Stored data
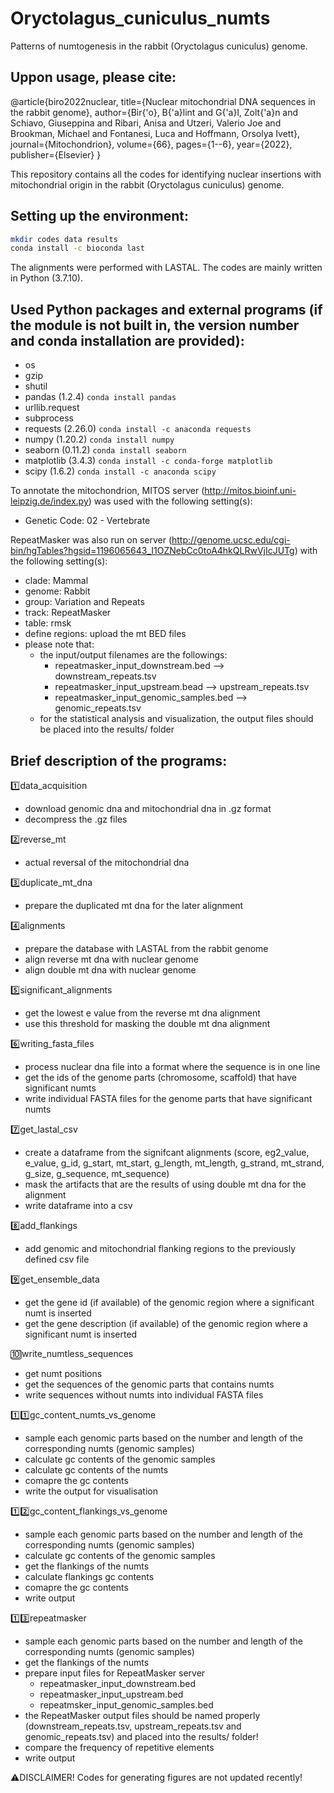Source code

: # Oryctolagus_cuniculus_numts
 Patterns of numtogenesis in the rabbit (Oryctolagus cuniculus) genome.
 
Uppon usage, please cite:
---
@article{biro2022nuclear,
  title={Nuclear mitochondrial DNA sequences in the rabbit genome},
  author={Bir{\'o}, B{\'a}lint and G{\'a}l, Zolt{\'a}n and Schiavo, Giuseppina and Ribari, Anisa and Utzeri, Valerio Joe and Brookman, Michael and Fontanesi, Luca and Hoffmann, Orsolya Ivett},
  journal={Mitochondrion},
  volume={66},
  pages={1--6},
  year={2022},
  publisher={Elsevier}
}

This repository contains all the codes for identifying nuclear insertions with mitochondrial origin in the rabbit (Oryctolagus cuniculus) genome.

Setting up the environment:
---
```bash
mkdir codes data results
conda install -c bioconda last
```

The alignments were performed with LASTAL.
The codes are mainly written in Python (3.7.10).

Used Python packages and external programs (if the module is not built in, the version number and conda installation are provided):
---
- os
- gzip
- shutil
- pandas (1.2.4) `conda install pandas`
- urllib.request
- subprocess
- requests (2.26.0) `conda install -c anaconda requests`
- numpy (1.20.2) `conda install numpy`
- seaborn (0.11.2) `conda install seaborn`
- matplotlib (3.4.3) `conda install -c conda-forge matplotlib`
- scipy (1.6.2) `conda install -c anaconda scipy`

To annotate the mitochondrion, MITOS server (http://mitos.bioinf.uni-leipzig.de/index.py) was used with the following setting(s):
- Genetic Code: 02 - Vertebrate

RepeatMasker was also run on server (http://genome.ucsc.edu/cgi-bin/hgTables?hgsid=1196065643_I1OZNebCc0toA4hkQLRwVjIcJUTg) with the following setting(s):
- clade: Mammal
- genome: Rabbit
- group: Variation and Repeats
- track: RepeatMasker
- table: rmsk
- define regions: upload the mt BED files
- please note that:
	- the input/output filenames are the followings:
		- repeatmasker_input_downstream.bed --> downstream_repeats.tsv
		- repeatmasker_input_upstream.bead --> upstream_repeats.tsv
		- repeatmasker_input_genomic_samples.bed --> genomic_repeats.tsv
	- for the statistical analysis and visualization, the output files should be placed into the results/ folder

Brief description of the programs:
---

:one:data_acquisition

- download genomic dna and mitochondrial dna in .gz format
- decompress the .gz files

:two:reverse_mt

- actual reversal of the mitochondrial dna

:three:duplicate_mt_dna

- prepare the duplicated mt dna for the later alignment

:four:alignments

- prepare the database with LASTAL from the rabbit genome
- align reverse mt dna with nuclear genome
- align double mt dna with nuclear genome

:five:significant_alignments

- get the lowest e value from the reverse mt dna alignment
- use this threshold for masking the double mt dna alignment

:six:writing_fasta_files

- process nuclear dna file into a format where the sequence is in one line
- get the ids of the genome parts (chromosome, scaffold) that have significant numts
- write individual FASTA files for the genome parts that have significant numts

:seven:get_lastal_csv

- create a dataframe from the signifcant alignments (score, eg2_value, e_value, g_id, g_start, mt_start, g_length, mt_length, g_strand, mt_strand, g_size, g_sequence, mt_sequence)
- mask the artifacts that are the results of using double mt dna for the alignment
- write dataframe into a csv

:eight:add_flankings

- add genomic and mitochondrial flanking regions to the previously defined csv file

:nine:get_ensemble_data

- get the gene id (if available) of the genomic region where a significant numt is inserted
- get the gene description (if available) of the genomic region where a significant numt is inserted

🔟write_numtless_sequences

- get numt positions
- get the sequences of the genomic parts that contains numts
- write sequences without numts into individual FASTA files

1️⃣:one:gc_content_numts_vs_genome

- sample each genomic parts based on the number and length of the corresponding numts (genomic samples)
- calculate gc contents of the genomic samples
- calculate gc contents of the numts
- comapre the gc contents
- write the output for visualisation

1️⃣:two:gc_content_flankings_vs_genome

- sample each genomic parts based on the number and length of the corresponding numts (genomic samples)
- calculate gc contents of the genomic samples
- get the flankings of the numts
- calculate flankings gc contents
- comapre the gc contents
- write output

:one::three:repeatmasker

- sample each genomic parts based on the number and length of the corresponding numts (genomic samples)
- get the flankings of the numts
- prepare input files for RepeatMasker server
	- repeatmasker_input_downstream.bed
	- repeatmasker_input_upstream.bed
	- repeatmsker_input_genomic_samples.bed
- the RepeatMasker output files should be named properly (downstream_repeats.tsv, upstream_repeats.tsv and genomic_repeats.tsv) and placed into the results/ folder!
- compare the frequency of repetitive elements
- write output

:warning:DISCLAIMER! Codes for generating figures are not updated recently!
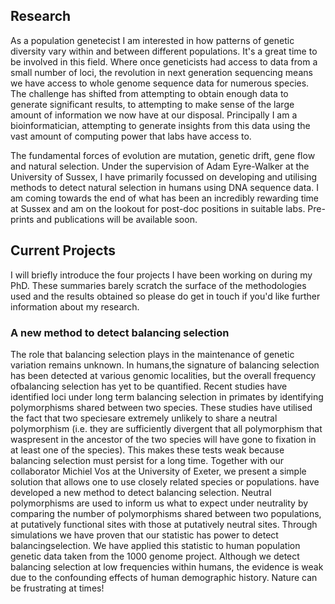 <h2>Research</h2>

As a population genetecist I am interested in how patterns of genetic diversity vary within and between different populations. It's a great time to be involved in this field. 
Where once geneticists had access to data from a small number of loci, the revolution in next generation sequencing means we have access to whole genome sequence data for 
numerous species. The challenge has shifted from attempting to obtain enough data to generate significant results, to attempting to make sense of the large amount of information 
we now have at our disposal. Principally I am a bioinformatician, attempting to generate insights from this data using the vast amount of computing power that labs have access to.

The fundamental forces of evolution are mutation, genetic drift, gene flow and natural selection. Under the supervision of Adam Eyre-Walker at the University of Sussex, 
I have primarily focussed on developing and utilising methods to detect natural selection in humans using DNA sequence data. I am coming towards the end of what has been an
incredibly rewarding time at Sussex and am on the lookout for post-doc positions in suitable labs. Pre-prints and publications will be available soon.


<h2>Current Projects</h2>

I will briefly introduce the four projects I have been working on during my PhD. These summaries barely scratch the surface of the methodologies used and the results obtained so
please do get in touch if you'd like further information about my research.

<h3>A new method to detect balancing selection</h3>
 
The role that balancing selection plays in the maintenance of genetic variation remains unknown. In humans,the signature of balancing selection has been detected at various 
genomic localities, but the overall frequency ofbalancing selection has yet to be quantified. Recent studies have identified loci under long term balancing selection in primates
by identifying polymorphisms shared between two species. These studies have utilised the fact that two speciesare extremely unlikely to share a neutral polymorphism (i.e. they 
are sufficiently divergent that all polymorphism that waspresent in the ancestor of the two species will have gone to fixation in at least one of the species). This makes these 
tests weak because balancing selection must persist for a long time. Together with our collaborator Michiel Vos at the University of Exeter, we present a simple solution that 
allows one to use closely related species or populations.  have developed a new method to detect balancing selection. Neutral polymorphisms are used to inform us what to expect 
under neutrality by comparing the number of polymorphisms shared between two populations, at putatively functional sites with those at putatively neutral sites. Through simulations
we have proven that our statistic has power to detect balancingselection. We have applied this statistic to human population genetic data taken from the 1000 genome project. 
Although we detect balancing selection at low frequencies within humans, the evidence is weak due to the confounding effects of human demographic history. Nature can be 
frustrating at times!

:: Aim of the exercise ::
Without the images, output all the entries exactly as they stand.

:: Result of the task ::
Source code

: # Oryctolagus_cuniculus_numts
 Patterns of numtogenesis in the rabbit (Oryctolagus cuniculus) genome.
 
Uppon usage, please cite:
---
@article{biro2022nuclear,
  title={Nuclear mitochondrial DNA sequences in the rabbit genome},
  author={Bir{\'o}, B{\'a}lint and G{\'a}l, Zolt{\'a}n and Schiavo, Giuseppina and Ribari, Anisa and Utzeri, Valerio Joe and Brookman, Michael and Fontanesi, Luca and Hoffmann, Orsolya Ivett},
  journal={Mitochondrion},
  volume={66},
  pages={1--6},
  year={2022},
  publisher={Elsevier}
}

This repository contains all the codes for identifying nuclear insertions with mitochondrial origin in the rabbit (Oryctolagus cuniculus) genome.

Setting up the environment:
---
```bash
mkdir codes data results
conda install -c bioconda last
```

The alignments were performed with LASTAL.
The codes are mainly written in Python (3.7.10).

Used Python packages and external programs (if the module is not built in, the version number and conda installation are provided):
---
- os
- gzip
- shutil
- pandas (1.2.4) `conda install pandas`
- urllib.request
- subprocess
- requests (2.26.0) `conda install -c anaconda requests`
- numpy (1.20.2) `conda install numpy`
- seaborn (0.11.2) `conda install seaborn`
- matplotlib (3.4.3) `conda install -c conda-forge matplotlib`
- scipy (1.6.2) `conda install -c anaconda scipy`

To annotate the mitochondrion, MITOS server (http://mitos.bioinf.uni-leipzig.de/index.py) was used with the following setting(s):
- Genetic Code: 02 - Vertebrate

RepeatMasker was also run on server (http://genome.ucsc.edu/cgi-bin/hgTables?hgsid=1196065643_I1OZNebCc0toA4hkQLRwVjIcJUTg) with the following setting(s):
- clade: Mammal
- genome: Rabbit
- group: Variation and Repeats
- track: RepeatMasker
- table: rmsk
- define regions: upload the mt BED files
- please note that:
	- the input/output filenames are the followings:
		- repeatmasker_input_downstream.bed --> downstream_repeats.tsv
		- repeatmasker_input_upstream.bead --> upstream_repeats.tsv
		- repeatmasker_input_genomic_samples.bed --> genomic_repeats.tsv
	- for the statistical analysis and visualization, the output files should be placed into the results/ folder

Brief description of the programs:
---

:one:data_acquisition

- download genomic dna and mitochondrial dna in .gz format
- decompress the .gz files

:two:reverse_mt

- actual reversal of the mitochondrial dna

:three:duplicate_mt_dna

- prepare the duplicated mt dna for the later alignment

:four:alignments

- prepare the database with LASTAL from the rabbit genome
- align reverse mt dna with nuclear genome
- align double mt dna with nuclear genome

:five:significant_alignments

- get the lowest e value from the reverse mt dna alignment
- use this threshold for masking the double mt dna alignment

:six:writing_fasta_files

- process nuclear dna file into a format where the sequence is in one line
- get the ids of the genome parts (chromosome, scaffold) that have significant numts
- write individual FASTA files for the genome parts that have significant numts

:seven:get_lastal_csv

- create a dataframe from the signifcant alignments (score, eg2_value, e_value, g_id, g_start, mt_start, g_length, mt_length, g_strand, mt_strand, g_size, g_sequence, mt_sequence)
- mask the artifacts that are the results of using double mt dna for the alignment
- write dataframe into a csv

:eight:add_flankings

- add genomic and mitochondrial flanking regions to the previously defined csv file

:nine:get_ensemble_data

- get the gene id (if available) of the genomic region where a significant numt is inserted
- get the gene description (if available) of the genomic region where a significant numt is inserted

🔟write_numtless_sequences

- get numt positions
- get the sequences of the genomic parts that contains numts
- write sequences without numts into individual FASTA files

1️⃣:one:gc_content_numts_vs_genome

- sample each genomic parts based on the number and length of the corresponding numts (genomic samples)
- calculate gc contents of the genomic samples
- calculate gc contents of the numts
- comapre the gc contents
- write the output for visualisation

1️⃣:two:gc_content_flankings_vs_genome

- sample each genomic parts based on the number and length of the corresponding numts (genomic samples)
- calculate gc contents of the genomic samples
- get the flankings of the numts
- calculate flankings gc contents
- comapre the gc contents
- write output

:one::three:repeatmasker

- sample each genomic parts based on the number and length of the corresponding numts (genomic samples)
- get the flankings of the numts
- prepare input files for RepeatMasker server
	- repeatmasker_input_downstream.bed
	- repeatmasker_input_upstream.bed
	- repeatmsker_input_genomic_samples.bed
- the RepeatMasker output files should be named properly (downstream_repeats.tsv, upstream_repeats.tsv and genomic_repeats.tsv) and placed into the results/ folder!
- compare the frequency of repetitive elements
- write output

:warning:DISCLAIMER! Codes for generating figures are not updated recently!
 <h2>Research</h2>

As a population genetecist I am interested in how patterns of genetic diversity vary within and between different populations. It's a great time to be involved in this field. 
Where once geneticists had access to data from a small number of loci, the revolution in next generation sequencing means we have access to whole genome sequence data for 
numerous species. The challenge has shifted from attempting to obtain enough data to generate significant results, to attempting to make sense of the large amount of information 
we now have at our disposal. Principally I am a bioinformatician, attempting to generate insights from this data using the vast amount of computing power that labs have access to.

The fundamental forces of evolution are mutation, genetic drift, gene flow and natural selection. Under the supervision of Adam Eyre-Walker at the University of Sussex, 
I have primarily focussed on developing and utilising methods to detect natural selection in humans using DNA sequence data. I am coming towards the end of what has been an
incredibly rewarding time at Sussex and am on the lookout for post-doc positions in suitable labs. Pre-prints and publications will be available soon.


<h2>Current Projects</h2>

I will briefly introduce the four projects I have been working on during my PhD. These summaries barely scratch the surface of the methodologies used and the results obtained so
please do get in touch if you'd like further information about my research.

<h3>A new method to detect balancing selection</h3>
 
The role that balancing selection plays in the maintenance of genetic variation remains unknown. In humans,the signature of balancing selection has been detected at various 
genomic localities, but the overall frequency ofbalancing selection has yet to be quantified. Recent studies have identified loci under long term balancing selection in primates
by identifying polymorphisms shared between two species. These studies have utilised the fact that two speciesare extremely unlikely to share a neutral polymorphism (i.e. they 
are sufficiently divergent that all polymorphism that waspresent in the ancestor of the two species will have gone to fixation in at least one of the species). This makes these 
tests weak because balancing selection must persist for a long time. Together with our collaborator Michiel Vos at the University of Exeter, we present a simple solution that 
allows one to use closely related species or populations.  have developed a new method to detect balancing selection. Neutral polymorphisms are used to inform us what to expect 
under neutrality by comparing the number of polymorphisms shared between two populations, at putatively functional sites with those at putatively neutral sites. Through simulations
we have proven that our statistic has power to detect balancingselection. We have applied this statistic to human population genetic data taken from the 1000 genome project. 
Although we detect balancing selection at low frequencies within humans, the evidence is weak due to the confounding effects of human demographic history. Nature can be 
frustrating at times!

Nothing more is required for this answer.